If employers are right, they may urge HR to increasingly use agreements with such waivers. But if employees are right, HR will need to make certain that arbitration agreements have excised such waivers.

Even the Department of Justice (DOJ) has been uncertain about this—first arguing in cases before the U.S. Supreme Court under the Obama administration that the waivers are unlawful. Then, DOJ's Acting Solicitor General Jeffrey Wall switched sides on June 16, asserting in a brief that such agreements are legal.

"The about-face is stunning and most welcome by the employer community and those who advocate for arbitration," said Michael Lotito, an attorney with Littler in San Francisco and co-chair of the firm's government affairs branch, the Workplace Policy Institute.
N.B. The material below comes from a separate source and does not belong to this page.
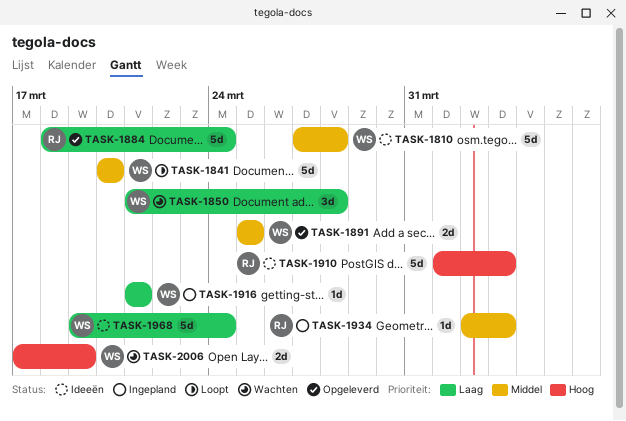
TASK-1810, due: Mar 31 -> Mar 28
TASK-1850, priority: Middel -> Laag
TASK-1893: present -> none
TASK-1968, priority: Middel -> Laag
If arbitration agreements with class-action waivers were struck down, significant changes would have to be made to employee handbooks and other workplace agreements, he said. Such agreements may become more popular if they are found acceptable by the high court, he noted.

"Although the FLSA [Fair Labor Standards Act] authorizes employees to pursue collective actions in court, that authorization is not meaningfully different from similar provisions of other laws that this court has found insufficient to override the FAA's [Federal Arbitration Act's] mandate to enforce arbitration agreements as written," Wall stated in the brief. He added that, "nothing in the NLRA's [National Labor Relations Act's] legislative history indicates that Congress intended to bar enforcement of arbitration agreements like those at issue here."

Three Consolidated Cases

The Supreme Court announced earlier this year that it will review three consolidated cases to resolve a split in the appeals courts on class-action waivers:

  • A collective action against Murphy Oil USA Inc., which operates retail gas stations in several states, alleging that the company violated the FLSA. The district court granted the company's motion to dismiss the collective action and compel arbitration. The 5th Circuit affirmed, rejecting the National Labor Relations Board's (NLRB's) holding in a previous case (D.R. Horton Inc. v. NLRB, 357 N.L.R.B. 184 (2012)) that the NLRA bans class-action waivers in arbitration agreements. The 5th Circuit had previously reversed the NLRB's holding in D.R. Horton Inc. v. NLRB, 737 F.3d 344 (5th Cir. 2013).) The NLRB appealed to the U.S. Supreme Court in Murphy Oil.
  • A wage and hour collective action against Epic Systems, a health care software company, alleging that it violated the FLSA by misclassifying technical writers as exempt. The 7th Circuit affirmed the district court's denial of Epic's motion to compel arbitration, ruling that the arbitration provision's bar on employees seeking any class action of wage and hour disputes violated the NLRA.
  • A collective action claiming that Ernst & Young violated the FLSA and California labor laws by misclassifying employees to deny them overtime wages. The 9th Circuit held that the employer violated the NLRA by requiring employees to sign an arbitration agreement precluding them from bringing a class action regarding wages.

[SHRM members-only HR Q&A: What are the California rules regarding mandatory arbitration agreements and how do they differ from federal law?]

"It's important to note that this is DOJ's brief and the NLRB is not on the brief," said James Plunkett, senior government relations counsel with Ogletree Deakins in Washington, D.C. "The NLRB will move forward representing itself and will likely maintain the argument it has made all along. The board still [has a] 2-to-1 Democratic majority with a Democratic general counsel, so it is unlikely to abandon its position."